Finding the correct id is just the matter of filtering the response using the path to the
notebook we want to inherit from.
To get the host of the Jupyter server to which we can send the API request, we can use
list_running_servers
function from jupyter_server.serverapp
.
There is a useful package called jupyter_client
that can send messages to Jupyter kernels
using ZeroMQ transport. To send a message, we first need connection details of the receiving
kernel. The details can be found in a file jupyter-runtime-dir/kernel-{kernel_id}.json
,
every running kernel has one. When we have the connection file, we can do this:
client = BlockingKernelClient(connection_file)
client.load_connection_file()
client.start_channels()
client.execute("y = 'Hello from the other side!'")
If successful, the kernel specified by the connection file has now a defined variable y
containing the string "Hello from the other side!"
. The variable is accessible from any
notebook connected to the kernel. The code above can be executed in any Python or Jupyter
environment that can reach the target kernel. In our case, we will be running it in new.ipynb
.
The naive aproach of just serializing everything in __main__.__dict__
with pickle
will not get us very far. One of the problems is that during deserialization, we will
not be able to unpickle functions or classes that were defined directly in base.ipynb
because their definitions will not be available in new.ipynb
.
Fortunately, a really neat package called dill
can serialize entire module type objects
with all the required definitions.
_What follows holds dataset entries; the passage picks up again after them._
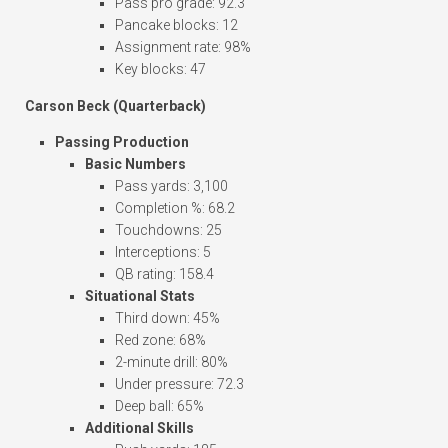
Pass pro grade: 92.3
Pancake blocks: 12
Assignment rate: 98%
Key blocks: 47
Carson Beck (Quarterback)
Passing Production
Basic Numbers
Pass yards: 3,100
Completion %: 68.2
Touchdowns: 25
Interceptions: 5
QB rating: 158.4
Situational Stats
Third down: 45%
Red zone: 68%
2-minute drill: 80%
Under pressure: 72.3
Deep ball: 65%
Additional Skills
The package even offers functions dump_session
load_session
to (de)serialize the __main__
module directly.
We can now combine dill
and jupyter_client
to send a message from new.ipynb
to
base.ipynb
telling the base kernel to serialize its state to a file. When all is done,
we just deserialize the file to new.ipynb
, effectively copying the state of one kernel
to another.
code = f"""
import dill
dill.dump_session("{storage_file_path}")
"""
client.execute(code)
client.get_shell_msg()
dill.load_session(storage_file_path)
The line client.get_shell_msg()
blocks new.ipynb
code execution until base.ipynb
is
done with the serialization. This prevents new.ipynb
going immidiately to dill.load_session
and loading an incomplete file.
That is pretty much it! I have published the complete implementation as a Python package, it is a bit more complex than the snippets in this post but all the important parts works the same. You can check it out on GitHub and try it yourself.